1901. The first Roosevelt was in office and American industry was booming. The Pirates won the National League Pennant and the family-owned Pittsburgh Foundry and Machine Company opened its massive wooden doors.
William A. Smith (Bill) had purchased Pittsburgh Foundry and Machine Company from Mr. Kincaid. The young man had apprenticed for Kincaid for two years, and although he was not even 20 years old, he harbored a grand vision to build a large, successful iron foundry in Lawrenceville, the heart of Pittsburgh. The Iron City was teeming with manufacturing companies in these early days of the new century. Over 100 foundries crammed the neighborhood. And Pittsburgh Foundry and Machine Company expanded quickly, soon reaching to a second plant in nearby Salem, OH.
Over the years, Bill and his team grew their foundry to employ over 80 men.

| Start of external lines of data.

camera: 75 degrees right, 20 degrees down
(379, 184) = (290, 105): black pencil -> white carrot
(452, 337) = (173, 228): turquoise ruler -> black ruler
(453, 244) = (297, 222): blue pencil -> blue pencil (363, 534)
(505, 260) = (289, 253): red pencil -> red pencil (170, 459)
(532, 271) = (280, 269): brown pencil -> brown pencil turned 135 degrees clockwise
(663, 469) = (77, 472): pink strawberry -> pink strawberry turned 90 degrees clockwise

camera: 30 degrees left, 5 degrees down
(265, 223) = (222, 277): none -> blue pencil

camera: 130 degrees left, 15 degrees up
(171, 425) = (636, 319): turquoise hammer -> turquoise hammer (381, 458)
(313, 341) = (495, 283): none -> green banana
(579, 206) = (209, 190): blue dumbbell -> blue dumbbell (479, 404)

His own enormous family was a large contributor. At different points in time, all eleven of his children pitched in to keep the foundry running. In 1946, his sons, Kenny, Tom, Dave and William A. Smith, Jr. joined him on a permanent basis.

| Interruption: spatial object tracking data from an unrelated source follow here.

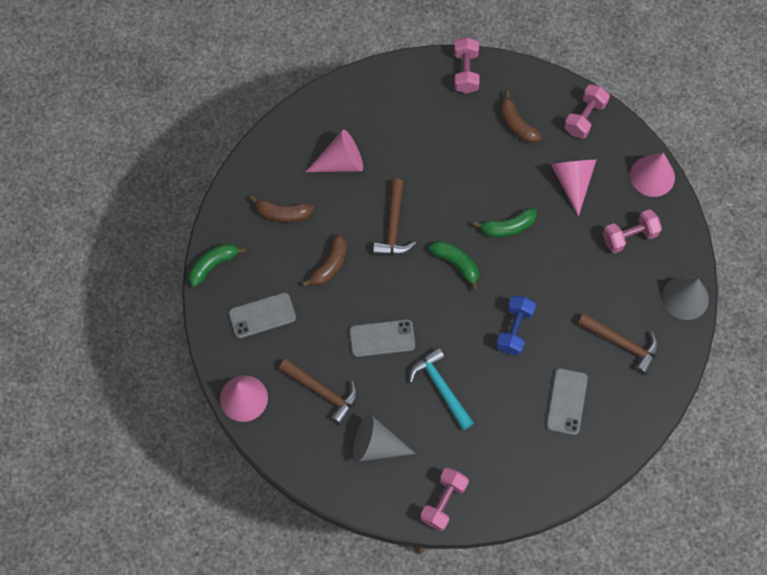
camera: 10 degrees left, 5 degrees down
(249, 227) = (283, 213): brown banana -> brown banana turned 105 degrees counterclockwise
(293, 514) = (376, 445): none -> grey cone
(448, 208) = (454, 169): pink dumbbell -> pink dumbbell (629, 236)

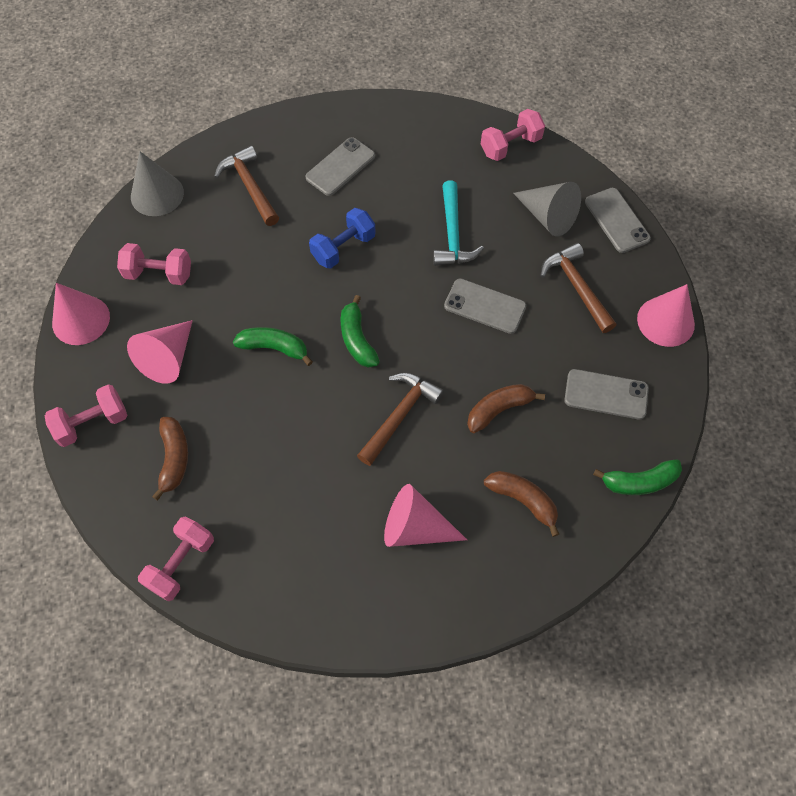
camera: 150 degrees left, 5 degrees down
(320, 472) = (616, 220): none -> grey phone

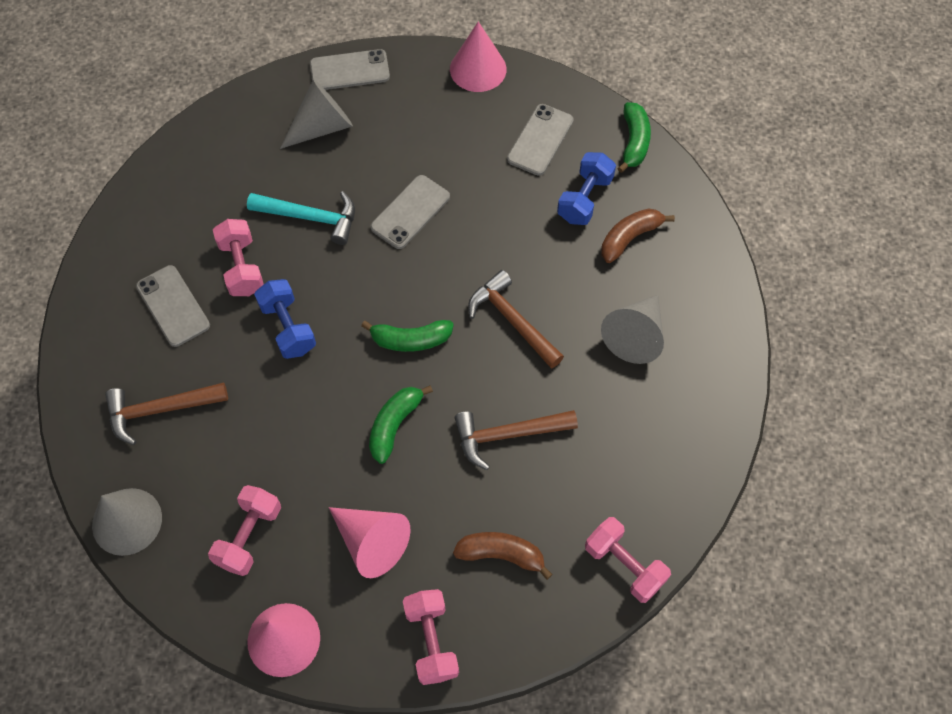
camera: 75 degrees left, 0 degrees up
(415, 527) = (635, 336): pink cone -> grey cone
(499, 409) = (531, 231): brown banana -> none
(510, 146) = (217, 133): pink dumbbell -> pink dumbbell (242, 267)
(553, 449) = (584, 199): none -> blue dumbbell
(576, 287) = (415, 127): brown hammer -> brown hammer (507, 435)

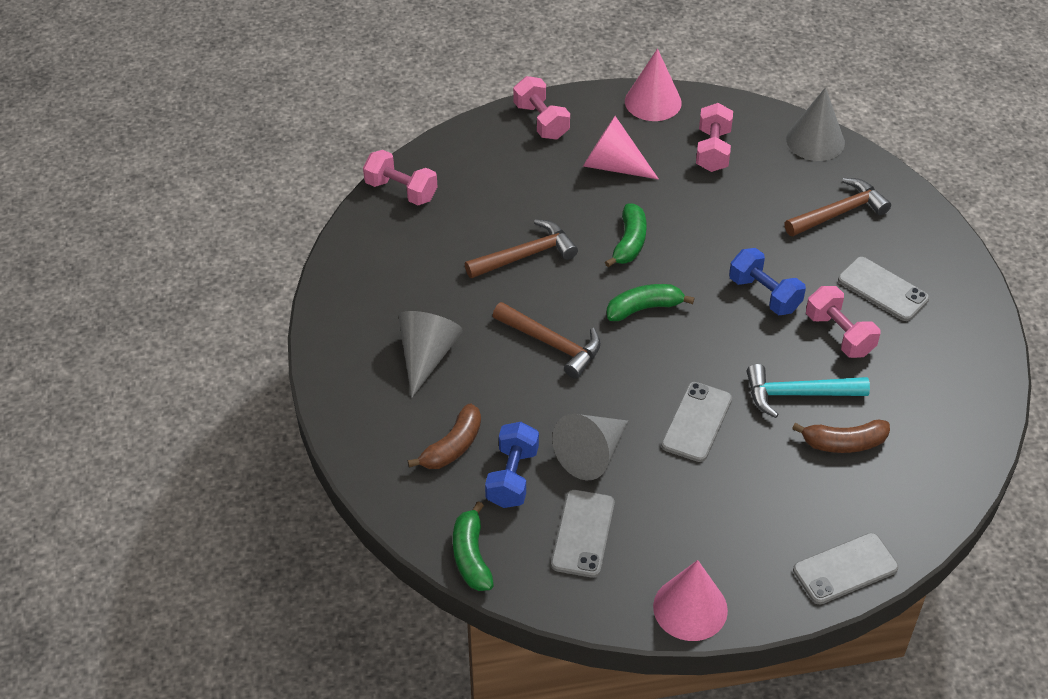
camera: 165 degrees right, 15 degrees down
(322, 126) = (839, 492): grey cone -> grey cone (591, 454)
(501, 554) = (504, 178): brown banana -> brown banana (843, 443)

Around 1950, the Foundry consolidated all foundry production into Salem, and the Lawrenceville location continued as a sales arm and machine shop for the organization. During these years, stringent pollution laws vastly changed the foundry landscape. As many of its competitors ceased operations, Pittsburgh Foundry and Machine Company continued serving its customers and embracing industry advancements.
The foundry moved into its third generation in 1972, when William A. Smith II’s son, Chris Smith, came on board. He was soon followed by brother Pete Smith and then by brother Jim Smith. In the 70s, the Salem plant cut production due to even tighter pollution laws, and the Lawrenceville location began to work with local foundries as a sourcing partner.
Fast forward to present day, and a fourth generation recently joined the historic company. Jim Smith’s sons, Sean Smith and Jeff Smith, started working here in 2008 and 2013, respectively. In 2016, the foundry’s executive team made the decision to merge with West Salisbury Foundry and Machine Company, a synergistic and exciting partnership that expands their reach of customers and provides them with an exceptional operational foundry once again, completing William A. Smith’s larger than life vision of a superior foundry providing high quality castings as well as a wonderful place to work.
As we look to the future, this vision still guides us. We want Pittsburgh Foundry and Machine Company to be a premier provider of castings throughout the world, known for our exceptional customer service and high quality products. And we want our team members to enjoy the ride too.